━━━ SUPPLIED TEXT
This presentation described the experiences of the Japanese National Institute of Advanced Industrial Science and Technology (AIST) on building secure and transparent Inter-Cloud infrastructure for scientific applications. This Inter-Cloud infrastructure was realized by cloud interoperation and network virtualization. Cloud interoperation enables sharing of virtual machine images by private and public clouds, i.e. a virtual machine image could be shared by different VM hosting environments including OpenNebula, Rocks, and Amazon EC2. Current status and future issues was presented as well.

Judy Qiu: “Scientific Data Analysis on Cloud and HPC Platforms

Prof. Qiu introduced the key features of Hadoop and Twister (a MapReduce variant) and then, she discussed important issues of interoperability between HPC and commercial clouds and reproducibility using cloud computing environments.

Alfredo Goldman: “The suitability of BSP/CGM model for HPC on Clouds

Prof. Goldman provided an overview on how to tackle latency, bandwidth and processor sharing using the BSP (Bulk Synchronous Parallel) in grids and clouds. He also introduced the main advantages of CGM (Coarse Grained Model), where the main goal is to minimize the number of communication rounds, which can have an important impact on BSP algorithms performance. Finally, he presented some preliminary experiments comparing the performance of BSP and MapReduce model.
━━━━━━
━━━ INFORMATION SUPPLIED
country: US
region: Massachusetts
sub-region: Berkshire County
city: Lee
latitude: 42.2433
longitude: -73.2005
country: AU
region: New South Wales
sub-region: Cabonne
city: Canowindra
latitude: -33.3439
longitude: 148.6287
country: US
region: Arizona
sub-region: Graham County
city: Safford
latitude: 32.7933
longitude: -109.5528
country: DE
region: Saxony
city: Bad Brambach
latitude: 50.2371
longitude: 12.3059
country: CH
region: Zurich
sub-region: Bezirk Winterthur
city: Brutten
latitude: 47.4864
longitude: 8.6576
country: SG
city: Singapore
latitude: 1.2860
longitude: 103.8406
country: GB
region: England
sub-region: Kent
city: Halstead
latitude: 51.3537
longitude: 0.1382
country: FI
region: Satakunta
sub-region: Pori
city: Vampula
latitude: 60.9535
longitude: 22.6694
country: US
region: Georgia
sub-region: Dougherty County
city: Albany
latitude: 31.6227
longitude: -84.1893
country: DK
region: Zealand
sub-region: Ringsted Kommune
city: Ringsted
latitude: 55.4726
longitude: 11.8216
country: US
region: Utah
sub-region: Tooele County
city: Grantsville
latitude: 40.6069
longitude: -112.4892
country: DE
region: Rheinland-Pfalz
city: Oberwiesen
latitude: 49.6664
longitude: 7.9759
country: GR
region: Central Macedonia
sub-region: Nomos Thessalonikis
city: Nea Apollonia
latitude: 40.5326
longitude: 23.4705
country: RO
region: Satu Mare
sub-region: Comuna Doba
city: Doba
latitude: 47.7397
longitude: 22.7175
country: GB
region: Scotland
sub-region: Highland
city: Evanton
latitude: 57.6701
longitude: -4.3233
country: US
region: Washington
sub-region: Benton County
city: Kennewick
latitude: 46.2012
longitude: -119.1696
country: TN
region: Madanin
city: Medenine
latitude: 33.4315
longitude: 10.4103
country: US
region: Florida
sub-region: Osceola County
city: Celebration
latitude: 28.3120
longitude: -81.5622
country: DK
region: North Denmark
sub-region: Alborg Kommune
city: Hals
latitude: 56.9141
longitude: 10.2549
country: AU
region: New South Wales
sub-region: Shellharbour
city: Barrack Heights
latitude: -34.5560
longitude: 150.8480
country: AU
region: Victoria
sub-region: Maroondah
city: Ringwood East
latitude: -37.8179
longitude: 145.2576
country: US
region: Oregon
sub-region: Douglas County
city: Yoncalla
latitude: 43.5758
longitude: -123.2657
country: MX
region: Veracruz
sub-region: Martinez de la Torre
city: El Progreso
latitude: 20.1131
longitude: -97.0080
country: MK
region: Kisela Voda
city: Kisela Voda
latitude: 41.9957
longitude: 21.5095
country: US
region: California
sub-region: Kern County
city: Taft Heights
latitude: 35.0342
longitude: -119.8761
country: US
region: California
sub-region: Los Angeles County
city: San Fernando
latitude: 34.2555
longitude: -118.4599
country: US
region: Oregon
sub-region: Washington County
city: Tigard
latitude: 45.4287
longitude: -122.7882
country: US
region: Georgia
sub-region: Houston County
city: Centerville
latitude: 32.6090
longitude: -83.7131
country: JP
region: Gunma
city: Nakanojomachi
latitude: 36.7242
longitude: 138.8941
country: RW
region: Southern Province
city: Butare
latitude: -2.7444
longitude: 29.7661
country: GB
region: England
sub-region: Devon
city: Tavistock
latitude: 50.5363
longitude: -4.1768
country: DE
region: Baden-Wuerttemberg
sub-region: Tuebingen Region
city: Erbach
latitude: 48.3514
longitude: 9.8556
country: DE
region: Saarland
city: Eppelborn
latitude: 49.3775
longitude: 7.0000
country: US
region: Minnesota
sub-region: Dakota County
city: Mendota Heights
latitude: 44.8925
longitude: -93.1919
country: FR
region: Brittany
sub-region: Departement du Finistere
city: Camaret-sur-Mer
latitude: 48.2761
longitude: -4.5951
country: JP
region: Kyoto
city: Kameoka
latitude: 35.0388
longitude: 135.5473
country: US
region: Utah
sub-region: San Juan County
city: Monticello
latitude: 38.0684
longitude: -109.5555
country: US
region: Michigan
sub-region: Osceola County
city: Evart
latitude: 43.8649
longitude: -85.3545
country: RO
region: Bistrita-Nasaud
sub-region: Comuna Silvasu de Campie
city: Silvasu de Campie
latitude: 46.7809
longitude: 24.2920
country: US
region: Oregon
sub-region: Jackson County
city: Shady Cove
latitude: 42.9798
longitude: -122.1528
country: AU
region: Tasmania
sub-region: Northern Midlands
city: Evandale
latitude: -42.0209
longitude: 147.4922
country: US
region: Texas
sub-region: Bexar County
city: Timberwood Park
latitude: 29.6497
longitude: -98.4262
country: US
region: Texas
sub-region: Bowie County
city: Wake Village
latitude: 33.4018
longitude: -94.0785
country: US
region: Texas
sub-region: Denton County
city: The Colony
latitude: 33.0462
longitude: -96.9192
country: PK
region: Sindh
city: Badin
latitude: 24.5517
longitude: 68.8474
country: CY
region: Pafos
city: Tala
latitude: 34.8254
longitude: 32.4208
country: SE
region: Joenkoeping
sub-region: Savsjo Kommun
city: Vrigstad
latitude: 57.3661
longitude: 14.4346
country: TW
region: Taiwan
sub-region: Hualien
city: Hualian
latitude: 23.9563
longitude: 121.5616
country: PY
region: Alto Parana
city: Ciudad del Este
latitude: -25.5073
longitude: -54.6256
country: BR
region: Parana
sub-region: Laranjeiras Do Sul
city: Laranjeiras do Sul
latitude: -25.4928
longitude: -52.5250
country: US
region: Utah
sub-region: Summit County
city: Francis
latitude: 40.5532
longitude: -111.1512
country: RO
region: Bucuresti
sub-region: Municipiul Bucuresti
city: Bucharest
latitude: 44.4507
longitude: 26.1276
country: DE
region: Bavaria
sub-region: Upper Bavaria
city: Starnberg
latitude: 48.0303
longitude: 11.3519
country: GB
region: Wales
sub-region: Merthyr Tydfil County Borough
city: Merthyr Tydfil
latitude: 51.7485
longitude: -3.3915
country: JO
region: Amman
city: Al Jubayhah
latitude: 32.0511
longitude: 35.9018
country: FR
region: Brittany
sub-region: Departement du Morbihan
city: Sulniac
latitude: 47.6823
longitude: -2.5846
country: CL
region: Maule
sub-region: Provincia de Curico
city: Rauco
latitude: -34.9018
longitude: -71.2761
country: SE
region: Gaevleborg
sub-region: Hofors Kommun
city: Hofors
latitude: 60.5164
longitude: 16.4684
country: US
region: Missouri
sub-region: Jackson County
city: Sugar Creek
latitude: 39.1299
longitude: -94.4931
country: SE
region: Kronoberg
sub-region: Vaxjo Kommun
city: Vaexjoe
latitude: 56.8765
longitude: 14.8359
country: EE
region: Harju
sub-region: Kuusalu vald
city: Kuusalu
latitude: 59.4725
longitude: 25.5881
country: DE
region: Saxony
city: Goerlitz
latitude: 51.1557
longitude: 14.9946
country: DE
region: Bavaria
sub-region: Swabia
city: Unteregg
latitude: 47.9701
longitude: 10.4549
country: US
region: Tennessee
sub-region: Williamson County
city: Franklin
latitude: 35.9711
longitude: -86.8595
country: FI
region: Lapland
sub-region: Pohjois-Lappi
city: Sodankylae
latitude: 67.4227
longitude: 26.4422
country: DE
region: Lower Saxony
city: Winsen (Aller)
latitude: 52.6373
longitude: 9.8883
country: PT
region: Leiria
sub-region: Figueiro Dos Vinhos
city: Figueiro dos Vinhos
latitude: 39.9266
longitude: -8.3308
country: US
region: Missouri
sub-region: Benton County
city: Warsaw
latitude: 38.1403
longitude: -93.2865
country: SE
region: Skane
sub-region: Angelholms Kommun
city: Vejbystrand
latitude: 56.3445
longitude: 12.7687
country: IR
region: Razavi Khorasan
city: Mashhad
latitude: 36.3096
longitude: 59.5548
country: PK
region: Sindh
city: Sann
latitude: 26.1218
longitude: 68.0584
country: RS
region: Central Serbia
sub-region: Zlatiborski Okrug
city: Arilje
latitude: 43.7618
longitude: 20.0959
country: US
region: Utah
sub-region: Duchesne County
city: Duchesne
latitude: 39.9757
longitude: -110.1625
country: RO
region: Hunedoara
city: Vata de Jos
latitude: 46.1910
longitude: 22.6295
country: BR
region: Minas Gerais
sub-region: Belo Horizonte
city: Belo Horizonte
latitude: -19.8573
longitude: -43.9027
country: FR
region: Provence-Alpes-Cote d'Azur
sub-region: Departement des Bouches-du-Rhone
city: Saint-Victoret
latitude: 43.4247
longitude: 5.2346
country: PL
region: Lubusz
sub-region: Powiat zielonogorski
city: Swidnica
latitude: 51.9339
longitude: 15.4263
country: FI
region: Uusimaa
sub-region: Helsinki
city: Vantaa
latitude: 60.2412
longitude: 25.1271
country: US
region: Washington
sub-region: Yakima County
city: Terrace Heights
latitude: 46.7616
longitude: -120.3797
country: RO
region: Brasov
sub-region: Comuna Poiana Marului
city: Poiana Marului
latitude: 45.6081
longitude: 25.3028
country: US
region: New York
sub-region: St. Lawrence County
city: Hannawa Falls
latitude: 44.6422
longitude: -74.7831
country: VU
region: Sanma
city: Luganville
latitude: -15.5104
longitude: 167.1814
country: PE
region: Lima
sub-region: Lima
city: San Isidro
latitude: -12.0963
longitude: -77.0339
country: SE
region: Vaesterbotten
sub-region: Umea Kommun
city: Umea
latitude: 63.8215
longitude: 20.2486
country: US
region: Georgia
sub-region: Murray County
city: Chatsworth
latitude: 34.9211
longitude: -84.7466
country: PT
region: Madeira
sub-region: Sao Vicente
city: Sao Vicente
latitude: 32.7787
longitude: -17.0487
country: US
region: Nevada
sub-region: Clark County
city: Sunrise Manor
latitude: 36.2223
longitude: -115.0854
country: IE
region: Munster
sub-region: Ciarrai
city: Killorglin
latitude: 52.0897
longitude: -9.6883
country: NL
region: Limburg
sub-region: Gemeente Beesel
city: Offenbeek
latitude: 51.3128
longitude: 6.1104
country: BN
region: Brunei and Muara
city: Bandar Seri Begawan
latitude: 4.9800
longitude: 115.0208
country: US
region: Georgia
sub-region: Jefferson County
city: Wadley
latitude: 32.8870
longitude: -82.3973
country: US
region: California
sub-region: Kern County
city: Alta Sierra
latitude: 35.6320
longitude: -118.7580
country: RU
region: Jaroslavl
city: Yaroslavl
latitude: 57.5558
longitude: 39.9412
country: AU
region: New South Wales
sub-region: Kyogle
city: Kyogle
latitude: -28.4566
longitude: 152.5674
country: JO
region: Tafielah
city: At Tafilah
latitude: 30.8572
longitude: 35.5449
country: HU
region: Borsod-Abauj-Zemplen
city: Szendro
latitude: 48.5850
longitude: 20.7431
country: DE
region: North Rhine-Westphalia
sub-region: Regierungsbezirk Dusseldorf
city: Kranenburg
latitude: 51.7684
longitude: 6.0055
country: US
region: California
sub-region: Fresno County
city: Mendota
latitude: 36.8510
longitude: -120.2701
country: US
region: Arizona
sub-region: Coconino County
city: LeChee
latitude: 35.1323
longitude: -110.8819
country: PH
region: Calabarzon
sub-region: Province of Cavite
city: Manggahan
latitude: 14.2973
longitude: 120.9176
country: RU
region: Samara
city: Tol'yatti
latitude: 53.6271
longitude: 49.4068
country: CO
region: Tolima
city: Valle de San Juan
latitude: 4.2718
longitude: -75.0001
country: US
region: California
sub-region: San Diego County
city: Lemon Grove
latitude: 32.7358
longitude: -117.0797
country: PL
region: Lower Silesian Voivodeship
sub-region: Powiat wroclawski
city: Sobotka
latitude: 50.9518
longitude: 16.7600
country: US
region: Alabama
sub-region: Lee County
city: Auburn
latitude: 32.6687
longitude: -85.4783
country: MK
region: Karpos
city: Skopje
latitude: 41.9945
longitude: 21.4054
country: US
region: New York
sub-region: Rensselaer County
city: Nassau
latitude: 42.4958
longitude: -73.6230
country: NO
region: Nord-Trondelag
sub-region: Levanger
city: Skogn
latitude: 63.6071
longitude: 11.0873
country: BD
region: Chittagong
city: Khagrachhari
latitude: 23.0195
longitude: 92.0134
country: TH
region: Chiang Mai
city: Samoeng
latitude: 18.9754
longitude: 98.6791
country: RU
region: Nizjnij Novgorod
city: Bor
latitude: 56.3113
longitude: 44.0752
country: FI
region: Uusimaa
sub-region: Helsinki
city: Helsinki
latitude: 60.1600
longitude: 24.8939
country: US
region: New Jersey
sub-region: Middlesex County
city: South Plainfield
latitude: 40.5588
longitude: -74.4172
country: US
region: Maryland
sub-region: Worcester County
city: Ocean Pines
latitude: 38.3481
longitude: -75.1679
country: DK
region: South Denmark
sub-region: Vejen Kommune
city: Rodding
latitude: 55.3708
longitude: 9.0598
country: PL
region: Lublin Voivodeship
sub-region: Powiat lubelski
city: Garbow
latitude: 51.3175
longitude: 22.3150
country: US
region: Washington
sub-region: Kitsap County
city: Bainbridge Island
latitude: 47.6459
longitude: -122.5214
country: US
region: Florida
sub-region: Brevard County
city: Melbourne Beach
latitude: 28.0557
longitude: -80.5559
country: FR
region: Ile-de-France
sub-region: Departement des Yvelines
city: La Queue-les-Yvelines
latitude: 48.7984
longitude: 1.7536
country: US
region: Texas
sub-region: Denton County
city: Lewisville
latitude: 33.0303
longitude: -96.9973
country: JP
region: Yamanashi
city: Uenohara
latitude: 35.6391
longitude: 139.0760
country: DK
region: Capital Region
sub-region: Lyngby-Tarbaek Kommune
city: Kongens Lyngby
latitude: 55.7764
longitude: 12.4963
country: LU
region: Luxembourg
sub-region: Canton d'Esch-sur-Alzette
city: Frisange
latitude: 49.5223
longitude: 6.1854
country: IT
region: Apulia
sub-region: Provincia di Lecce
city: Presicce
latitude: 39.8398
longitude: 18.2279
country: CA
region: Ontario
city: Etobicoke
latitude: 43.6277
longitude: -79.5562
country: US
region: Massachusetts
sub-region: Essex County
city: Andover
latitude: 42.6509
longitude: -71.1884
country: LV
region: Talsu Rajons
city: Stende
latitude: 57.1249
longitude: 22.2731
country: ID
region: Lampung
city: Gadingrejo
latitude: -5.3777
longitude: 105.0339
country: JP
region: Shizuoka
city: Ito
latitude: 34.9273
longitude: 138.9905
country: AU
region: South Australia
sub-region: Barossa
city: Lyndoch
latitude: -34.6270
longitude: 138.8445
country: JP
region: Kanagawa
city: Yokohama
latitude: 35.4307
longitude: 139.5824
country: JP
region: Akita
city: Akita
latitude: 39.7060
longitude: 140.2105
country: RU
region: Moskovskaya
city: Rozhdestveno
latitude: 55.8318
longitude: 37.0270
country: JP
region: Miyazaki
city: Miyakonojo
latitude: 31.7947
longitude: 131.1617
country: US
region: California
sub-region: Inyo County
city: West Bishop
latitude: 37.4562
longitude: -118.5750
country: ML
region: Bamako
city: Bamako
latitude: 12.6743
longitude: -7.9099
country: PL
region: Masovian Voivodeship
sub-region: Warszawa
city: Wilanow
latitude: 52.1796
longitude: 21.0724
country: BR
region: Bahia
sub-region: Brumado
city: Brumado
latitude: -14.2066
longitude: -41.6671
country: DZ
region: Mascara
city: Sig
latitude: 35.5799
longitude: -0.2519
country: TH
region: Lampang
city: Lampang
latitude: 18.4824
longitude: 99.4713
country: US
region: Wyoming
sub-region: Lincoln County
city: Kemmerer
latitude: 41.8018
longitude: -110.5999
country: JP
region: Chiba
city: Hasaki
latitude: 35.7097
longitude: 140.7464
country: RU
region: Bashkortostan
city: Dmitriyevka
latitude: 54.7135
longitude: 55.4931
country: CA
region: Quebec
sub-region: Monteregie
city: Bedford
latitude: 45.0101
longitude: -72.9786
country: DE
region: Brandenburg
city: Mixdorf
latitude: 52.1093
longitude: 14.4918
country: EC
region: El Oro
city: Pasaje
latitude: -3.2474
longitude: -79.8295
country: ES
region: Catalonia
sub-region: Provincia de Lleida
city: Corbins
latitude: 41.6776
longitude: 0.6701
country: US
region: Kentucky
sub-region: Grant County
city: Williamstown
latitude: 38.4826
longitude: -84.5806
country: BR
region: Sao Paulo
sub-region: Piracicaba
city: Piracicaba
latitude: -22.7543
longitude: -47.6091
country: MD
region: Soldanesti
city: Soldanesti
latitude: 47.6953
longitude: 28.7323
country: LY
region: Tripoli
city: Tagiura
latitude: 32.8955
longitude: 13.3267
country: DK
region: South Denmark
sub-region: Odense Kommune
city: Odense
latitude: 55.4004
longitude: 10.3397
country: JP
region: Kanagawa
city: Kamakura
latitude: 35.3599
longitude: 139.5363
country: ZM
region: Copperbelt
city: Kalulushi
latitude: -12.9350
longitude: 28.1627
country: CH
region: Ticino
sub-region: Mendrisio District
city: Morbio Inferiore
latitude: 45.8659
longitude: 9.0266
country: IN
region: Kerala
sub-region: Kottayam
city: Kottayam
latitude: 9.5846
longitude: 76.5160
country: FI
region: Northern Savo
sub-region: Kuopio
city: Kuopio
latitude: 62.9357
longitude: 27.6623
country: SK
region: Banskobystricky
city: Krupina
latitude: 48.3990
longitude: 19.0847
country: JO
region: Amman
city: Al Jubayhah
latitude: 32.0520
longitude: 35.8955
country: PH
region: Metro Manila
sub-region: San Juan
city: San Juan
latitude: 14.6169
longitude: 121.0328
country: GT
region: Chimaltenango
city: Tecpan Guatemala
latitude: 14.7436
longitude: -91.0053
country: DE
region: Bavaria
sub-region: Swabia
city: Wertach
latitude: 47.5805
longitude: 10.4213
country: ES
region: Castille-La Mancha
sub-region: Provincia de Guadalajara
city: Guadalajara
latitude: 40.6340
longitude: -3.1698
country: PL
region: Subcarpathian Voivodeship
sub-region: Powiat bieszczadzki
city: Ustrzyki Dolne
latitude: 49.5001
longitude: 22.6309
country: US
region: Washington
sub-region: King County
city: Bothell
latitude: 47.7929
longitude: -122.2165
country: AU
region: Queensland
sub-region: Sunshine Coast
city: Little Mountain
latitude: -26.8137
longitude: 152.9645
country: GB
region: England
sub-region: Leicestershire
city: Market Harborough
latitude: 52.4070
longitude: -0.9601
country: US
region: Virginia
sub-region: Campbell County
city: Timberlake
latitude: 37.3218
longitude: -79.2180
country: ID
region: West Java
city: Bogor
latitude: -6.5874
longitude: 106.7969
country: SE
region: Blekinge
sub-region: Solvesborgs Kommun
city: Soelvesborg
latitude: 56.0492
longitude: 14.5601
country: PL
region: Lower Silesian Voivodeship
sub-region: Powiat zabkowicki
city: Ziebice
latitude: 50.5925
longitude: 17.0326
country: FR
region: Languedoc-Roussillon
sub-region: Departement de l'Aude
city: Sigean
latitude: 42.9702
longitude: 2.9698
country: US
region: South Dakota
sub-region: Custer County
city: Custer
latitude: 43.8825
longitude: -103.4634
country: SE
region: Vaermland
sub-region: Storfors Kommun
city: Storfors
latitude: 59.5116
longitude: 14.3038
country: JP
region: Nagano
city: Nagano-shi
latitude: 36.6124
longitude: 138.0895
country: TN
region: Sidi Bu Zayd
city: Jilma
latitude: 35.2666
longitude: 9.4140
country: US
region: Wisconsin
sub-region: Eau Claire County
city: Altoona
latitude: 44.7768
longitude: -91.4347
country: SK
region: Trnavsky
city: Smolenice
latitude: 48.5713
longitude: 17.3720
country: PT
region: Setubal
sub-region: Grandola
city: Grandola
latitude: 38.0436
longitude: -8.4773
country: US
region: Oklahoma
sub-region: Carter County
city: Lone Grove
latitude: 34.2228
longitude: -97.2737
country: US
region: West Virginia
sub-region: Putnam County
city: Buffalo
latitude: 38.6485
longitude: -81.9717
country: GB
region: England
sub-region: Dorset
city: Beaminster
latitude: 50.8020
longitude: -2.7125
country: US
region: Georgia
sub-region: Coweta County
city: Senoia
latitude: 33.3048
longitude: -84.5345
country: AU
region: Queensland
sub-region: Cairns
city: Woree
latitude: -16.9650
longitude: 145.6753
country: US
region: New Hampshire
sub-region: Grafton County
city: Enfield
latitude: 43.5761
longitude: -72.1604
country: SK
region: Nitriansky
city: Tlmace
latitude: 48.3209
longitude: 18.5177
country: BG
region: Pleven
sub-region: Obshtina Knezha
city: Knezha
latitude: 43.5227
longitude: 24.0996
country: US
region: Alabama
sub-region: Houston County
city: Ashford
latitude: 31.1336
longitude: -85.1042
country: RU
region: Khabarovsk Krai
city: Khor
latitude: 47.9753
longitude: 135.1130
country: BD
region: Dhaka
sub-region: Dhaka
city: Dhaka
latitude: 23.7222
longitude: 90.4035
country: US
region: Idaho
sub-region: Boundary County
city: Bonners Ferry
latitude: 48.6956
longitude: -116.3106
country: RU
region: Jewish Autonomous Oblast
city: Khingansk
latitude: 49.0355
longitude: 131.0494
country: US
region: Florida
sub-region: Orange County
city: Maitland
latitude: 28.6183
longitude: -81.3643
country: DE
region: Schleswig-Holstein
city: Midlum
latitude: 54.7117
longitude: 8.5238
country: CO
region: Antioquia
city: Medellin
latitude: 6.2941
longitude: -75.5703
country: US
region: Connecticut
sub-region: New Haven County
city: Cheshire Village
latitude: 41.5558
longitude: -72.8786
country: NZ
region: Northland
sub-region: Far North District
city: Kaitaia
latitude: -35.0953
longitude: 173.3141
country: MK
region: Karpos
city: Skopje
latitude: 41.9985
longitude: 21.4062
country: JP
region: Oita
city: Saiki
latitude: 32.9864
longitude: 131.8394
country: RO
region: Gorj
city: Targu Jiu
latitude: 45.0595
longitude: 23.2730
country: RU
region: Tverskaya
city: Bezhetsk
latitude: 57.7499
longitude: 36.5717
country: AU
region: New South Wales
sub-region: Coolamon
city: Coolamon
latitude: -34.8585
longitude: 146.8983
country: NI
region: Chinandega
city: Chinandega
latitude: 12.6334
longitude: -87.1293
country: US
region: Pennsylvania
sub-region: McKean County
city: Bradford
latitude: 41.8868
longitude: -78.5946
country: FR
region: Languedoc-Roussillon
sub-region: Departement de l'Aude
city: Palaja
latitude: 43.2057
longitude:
━━━━━━
__REQUIRED TASK 1__.
Could you format the listing lines between the one holding "region: Bahia" and the one holding "longitude: 140.7464", inclusive, as a Markdown table with the columns n and Line, numbering each row and leaving out any blank lines?
__REQUIRED TASK 2__.
Can you resume the summaries of the cloud and HPC talks from the point where they stop?

__EXERCISE ANSWER 1__.
| n | Line |
|---|---|
| 1 | region: Bahia |
| 2 | sub-region: Brumado |
| 3 | city: Brumado |
| 4 | latitude: -14.2066 |
| 5 | longitude: -41.6671 |
| 6 | country: DZ |
| 7 | region: Mascara |
| 8 | city: Sig |
| 9 | latitude: 35.5799 |
| 10 | longitude: -0.2519 |
| 11 | country: TH |
| 12 | region: Lampang |
| 13 | city: Lampang |
| 14 | latitude: 18.4824 |
| 15 | longitude: 99.4713 |
| 16 | country: US |
| 17 | region: Wyoming |
| 18 | sub-region: Lincoln County |
| 19 | city: Kemmerer |
| 20 | latitude: 41.8018 |
| 21 | longitude: -110.5999 |
| 22 | country: JP |
| 23 | region: Chiba |
| 24 | city: Hasaki |
| 25 | latitude: 35.7097 |
| 26 | longitude: 140.7464 |

__EXERCISE ANSWER 2__.
Wolfgang Gentzsch: “EUDAT – European scientists and data centers turn to big data collaboration

During his second talk, Dr. Gentzsch highlighted the main objectives of the EUDAT project and its Collaborative Data Infrastructure. He also discussed a set of cross-disciplinary data services designed to service all European research communities, such as safe replication of data sets among different sites, data staging to compute facilities, easy data storage, metadata, single sign-on, and persistent identifiers.

Beniamino Di Martino: “Portability and Interoperability in Clouds: Agents, Semantic and Volunteer computing can help – the mOSAIC and Cloud@Home projects”

Prof. Di Martino offered an overview of the European Commission FP7 project mOSAIC (where he is the Coordinator) and the Italian National Relevance Research project Cloud@Home. This last project aims at implementing a volunteer cloud, a paradigm which mixes aspects of both cloud and volunteer computing.

The Panels

There were two panels during the Workshop and they were massive from both sides (speakers and attendees). This was because the growing interest of their suggesting titles: “Five years into exascale exploration: what have we learned?” and “Cloud Computing and Big Data: Challenges and Opportunities”.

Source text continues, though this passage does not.